── LISTED ENTRIES ──

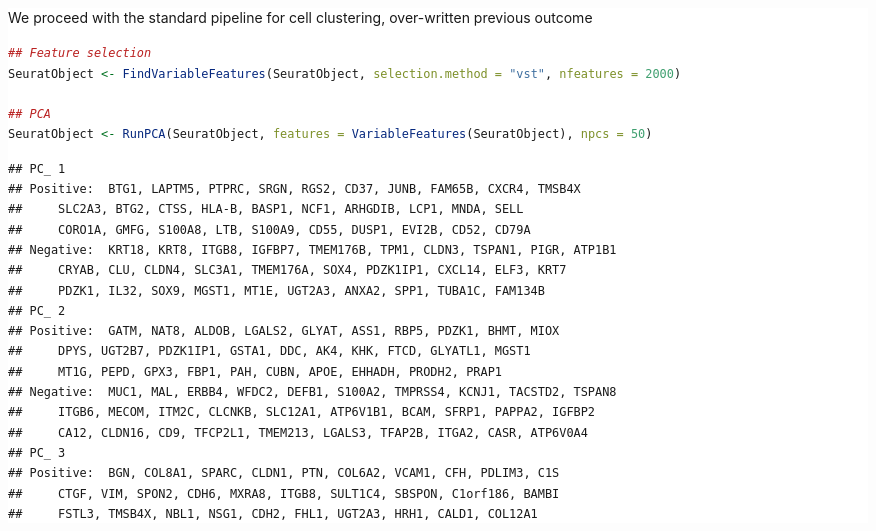 We proceed with the standard pipeline for cell clustering, over-written
previous outcome

``` r
## Feature selection
SeuratObject <- FindVariableFeatures(SeuratObject, selection.method = "vst", nfeatures = 2000)

## PCA 
SeuratObject <- RunPCA(SeuratObject, features = VariableFeatures(SeuratObject), npcs = 50)
```

    ## PC_ 1 
    ## Positive:  BTG1, LAPTM5, PTPRC, SRGN, RGS2, CD37, JUNB, FAM65B, CXCR4, TMSB4X 
    ##     SLC2A3, BTG2, CTSS, HLA-B, BASP1, NCF1, ARHGDIB, LCP1, MNDA, SELL 
    ##     CORO1A, GMFG, S100A8, LTB, S100A9, CD55, DUSP1, EVI2B, CD52, CD79A 
    ## Negative:  KRT18, KRT8, ITGB8, IGFBP7, TMEM176B, TPM1, CLDN3, TSPAN1, PIGR, ATP1B1 
    ##     CRYAB, CLU, CLDN4, SLC3A1, TMEM176A, SOX4, PDZK1IP1, CXCL14, ELF3, KRT7 
    ##     PDZK1, IL32, SOX9, MGST1, MT1E, UGT2A3, ANXA2, SPP1, TUBA1C, FAM134B 
    ## PC_ 2 
    ## Positive:  GATM, NAT8, ALDOB, LGALS2, GLYAT, ASS1, RBP5, PDZK1, BHMT, MIOX 
    ##     DPYS, UGT2B7, PDZK1IP1, GSTA1, DDC, AK4, KHK, FTCD, GLYATL1, MGST1 
    ##     MT1G, PEPD, GPX3, FBP1, PAH, CUBN, APOE, EHHADH, PRODH2, PRAP1 
    ## Negative:  MUC1, MAL, ERBB4, WFDC2, DEFB1, S100A2, TMPRSS4, KCNJ1, TACSTD2, TSPAN8 
    ##     ITGB6, MECOM, ITM2C, CLCNKB, SLC12A1, ATP6V1B1, BCAM, SFRP1, PAPPA2, IGFBP2 
    ##     CA12, CLDN16, CD9, TFCP2L1, TMEM213, LGALS3, TFAP2B, ITGA2, CASR, ATP6V0A4 
    ## PC_ 3 
    ## Positive:  BGN, COL8A1, SPARC, CLDN1, PTN, COL6A2, VCAM1, CFH, PDLIM3, C1S 
    ##     CTGF, VIM, SPON2, CDH6, MXRA8, ITGB8, SULT1C4, SBSPON, C1orf186, BAMBI 
    ##     FSTL3, TMSB4X, NBL1, NSG1, CDH2, FHL1, UGT2A3, HRH1, CALD1, COL12A1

───

*EXERCISE DETAILS*: Your answer must be the lines from the one containing "SPP1, TUBA1C, FAM134B" to the last line of the entries, repeated exactly and with nothing else.

*WRITTEN SOLUTION*:
    ##     PDZK1, IL32, SOX9, MGST1, MT1E, UGT2A3, ANXA2, SPP1, TUBA1C, FAM134B 
    ## PC_ 2 
    ## Positive:  GATM, NAT8, ALDOB, LGALS2, GLYAT, ASS1, RBP5, PDZK1, BHMT, MIOX 
    ##     DPYS, UGT2B7, PDZK1IP1, GSTA1, DDC, AK4, KHK, FTCD, GLYATL1, MGST1 
    ##     MT1G, PEPD, GPX3, FBP1, PAH, CUBN, APOE, EHHADH, PRODH2, PRAP1 
    ## Negative:  MUC1, MAL, ERBB4, WFDC2, DEFB1, S100A2, TMPRSS4, KCNJ1, TACSTD2, TSPAN8 
    ##     ITGB6, MECOM, ITM2C, CLCNKB, SLC12A1, ATP6V1B1, BCAM, SFRP1, PAPPA2, IGFBP2 
    ##     CA12, CLDN16, CD9, TFCP2L1, TMEM213, LGALS3, TFAP2B, ITGA2, CASR, ATP6V0A4 
    ## PC_ 3 
    ## Positive:  BGN, COL8A1, SPARC, CLDN1, PTN, COL6A2, VCAM1, CFH, PDLIM3, C1S 
    ##     CTGF, VIM, SPON2, CDH6, MXRA8, ITGB8, SULT1C4, SBSPON, C1orf186, BAMBI 
    ##     FSTL3, TMSB4X, NBL1, NSG1, CDH2, FHL1, UGT2A3, HRH1, CALD1, COL12A1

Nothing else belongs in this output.